▸ **What the task requires**: What is the number of lines in the listing below that contain the string "yang"? Give that number only.

▸ **Raw data**:
* * * * *

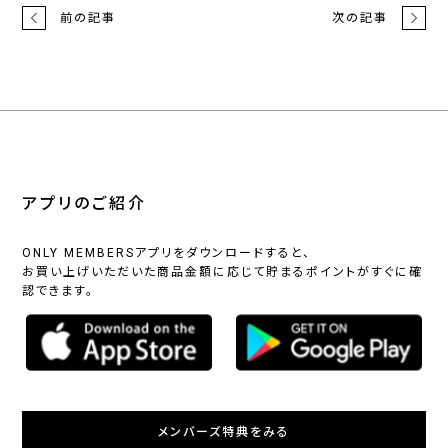
前の記事
次の記事
アプリのご紹介
ONLY MEMBERSアプリをダウンロードすると、
お買い上げいただいた商品金額に応じて貯まるポイントがすぐに確
認できます。
メンバーズ特典をみる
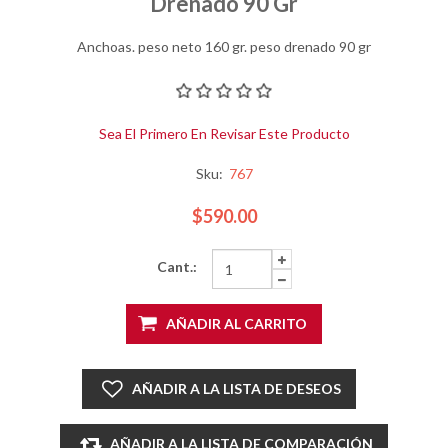
Drenado 90 Gr
Anchoas. peso neto 160 gr. peso drenado 90 gr
Sea El Primero En Revisar Este Producto
Sku:
767
$590.00
Cant.:
AÑADIR AL CARRITO
AÑADIR A LA LISTA DE DESEOS
AÑADIR A LA LISTA DE COMPARACIÓN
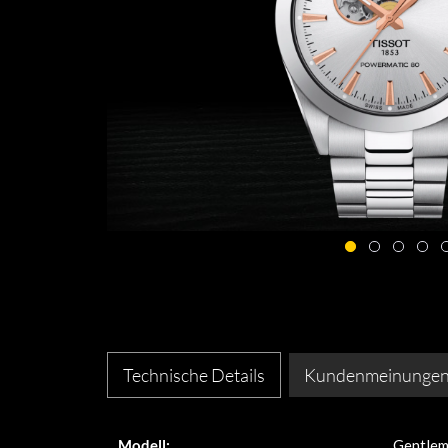
Technische Details
Kundenmeinunge
Modell:
Gentle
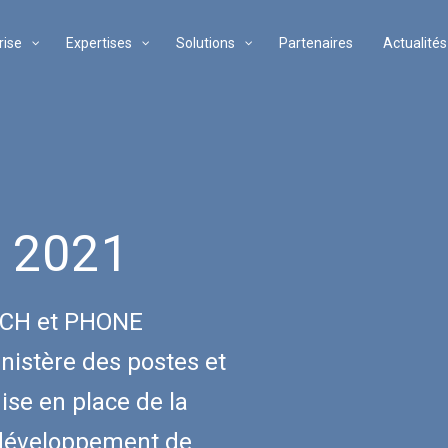
rise
Expertises
Solutions
Partenaires
Actualités
 2021
CH et PHONE
istère des postes et
se en place de la
 développement de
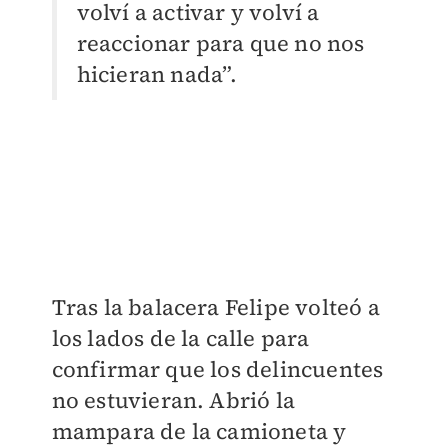
volví a activar y volví a
reaccionar para que no nos
hicieran nada”.
Tras la balacera Felipe volteó a
los lados de la calle para
confirmar que los delincuentes
no estuvieran. Abrió la
mampara de la camioneta y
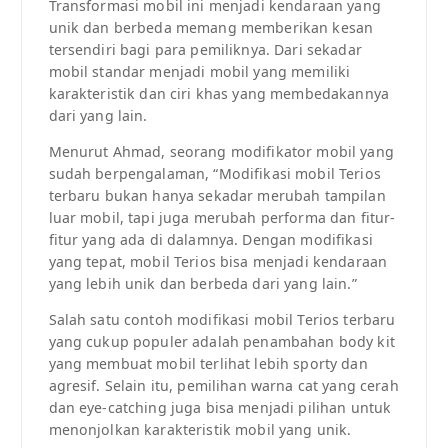
Transformasi mobil ini menjadi kendaraan yang
unik dan berbeda memang memberikan kesan
tersendiri bagi para pemiliknya. Dari sekadar
mobil standar menjadi mobil yang memiliki
karakteristik dan ciri khas yang membedakannya
dari yang lain.
Menurut Ahmad, seorang modifikator mobil yang
sudah berpengalaman, “Modifikasi mobil Terios
terbaru bukan hanya sekadar merubah tampilan
luar mobil, tapi juga merubah performa dan fitur-
fitur yang ada di dalamnya. Dengan modifikasi
yang tepat, mobil Terios bisa menjadi kendaraan
yang lebih unik dan berbeda dari yang lain.”
Salah satu contoh modifikasi mobil Terios terbaru
yang cukup populer adalah penambahan body kit
yang membuat mobil terlihat lebih sporty dan
agresif. Selain itu, pemilihan warna cat yang cerah
dan eye-catching juga bisa menjadi pilihan untuk
menonjolkan karakteristik mobil yang unik.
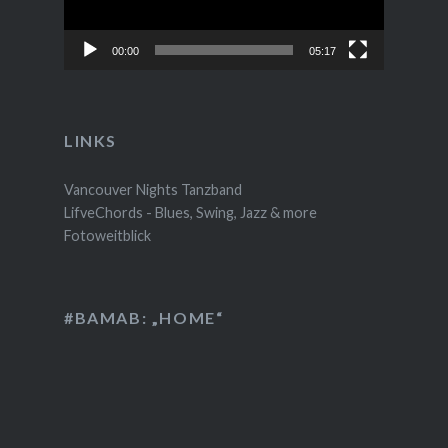
00:00
05:17
LINKS
Vancouver Nights Tanzband
LifveChords - Blues, Swing, Jazz & more
Fotoweitblick
#BAMAB: „HOME“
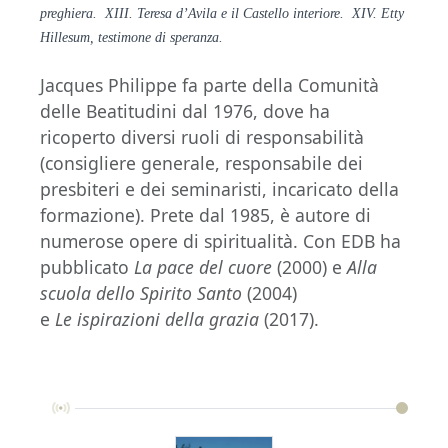
preghiera. XIII. Teresa d’Avila e il Castello interiore. XIV. Etty
Hillesum, testimone di speranza.
Jacques Philippe fa parte della Comunità
delle Beatitudini dal 1976, dove ha
ricoperto diversi ruoli di responsabilità
(consigliere generale, responsabile dei
presbiteri e dei seminaristi, incaricato della
formazione). Prete dal 1985, è autore di
numerose opere di spiritualità. Con EDB ha
pubblicato
La
pace del cuore
(2000) e
Alla
scuola
dello Spirito Santo
(2004)
e
Le
ispirazioni della grazia
(2017).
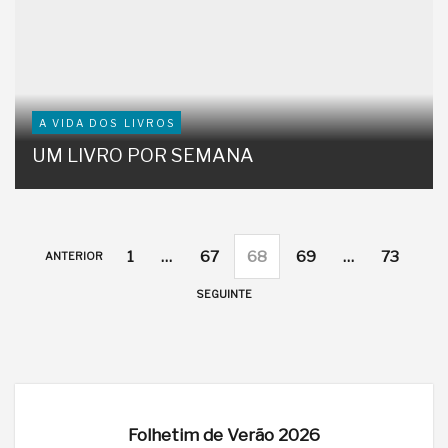
A VIDA DOS LIVROS
UM LIVRO POR SEMANA
1
…
67
68
69
…
73
ANTERIOR
SEGUINTE
Folhetim de Verão 2026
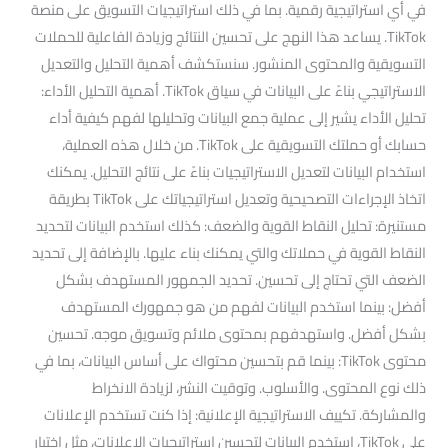
في أي استراتيجية رقمية. بما في ذلك استراتيجيات التسويق على منصة
TikTok. يساعد هذا النهج على تحسين النتائج وزيادة الفاعلية للحملات
التسويقية والمحتوى المنشور. سنستكشف أهمية التحليل والتعديل
الاستراتيجي بناءً على البيانات في سياق TikTok. أهمية التحليل الأداء:
تحليل الأداء يشير إلى عملية جمع البيانات وتحليلها لفهم كيفية أداء
حسابك أو حملتك التسويقية على TikTok. من خلال هذه العملية،
استخدام البيانات لتعديل الاستراتيجيات بناءً على نتائج التحليل. يمكنك
اتخاذ الإجراءات التصحيحية وتعديل استراتيجياتك على TikTok بطريقة
مستنيرة: تحليل النقاط القوية والضعف: كذلك استخدم البيانات لتحديد
النقاط القوية في حملاتك والتي يمكنك بناء عليها. بالإضافة إلى تحديد
الضعف التي تحتاج إلى تحسين. تحديد الجمهور المستهدف بشكل
أفضل: بينما استخدم البيانات لفهم من هو جمهورك المستهدف
بشكل أفضل. واستهدفهم بمحتوى ملائم وتسويق موجه. تحسين
محتوى TikTok: بينما قم بتحسين محتواك على أساس البيانات، بما في
ذلك نوع المحتوى. والأسلوب. وتوقيت النشر، لزيادة الانخراط
والمشاركة. تكييف الاستراتيجية الإعلانية: إذا كنت تستخدم الإعلانات
على TikTok، استخدم البيانات لتحسين استراتيجيات الإعلانات، مثل اختيار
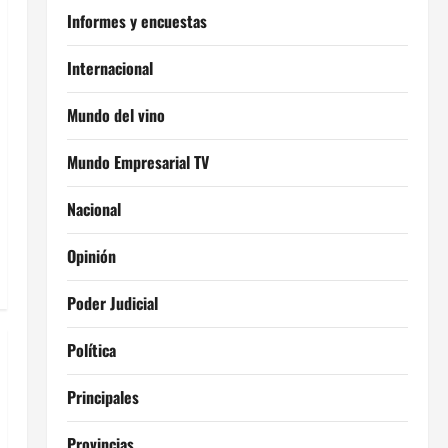
Informes y encuestas
Internacional
Mundo del vino
Mundo Empresarial TV
Nacional
Opinión
Poder Judicial
Política
Principales
Provincias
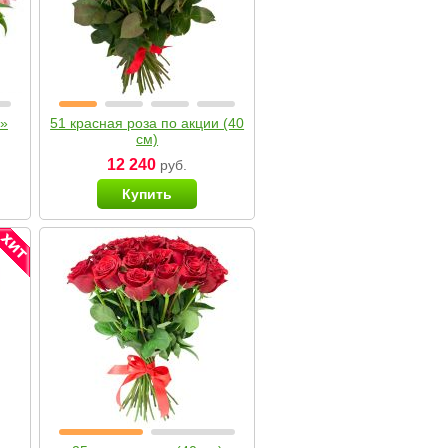
я»
51 красная роза по акции (40
см)
12 240
руб.
Купить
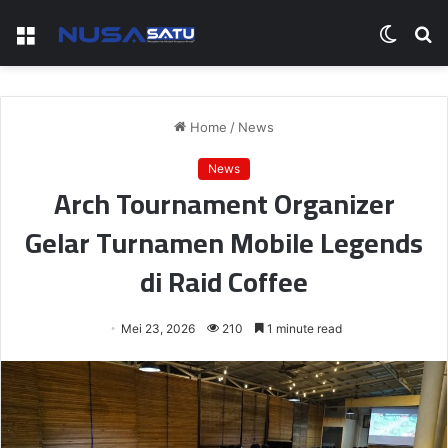
Menu
Switch
S
skin
fo
Home
/
News
News
Arch Tournament Organizer
Gelar Turnamen Mobile Legends
di Raid Coffee
Mei 23, 2026
210
1 minute read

* * * * *

▸ **Response below**: 12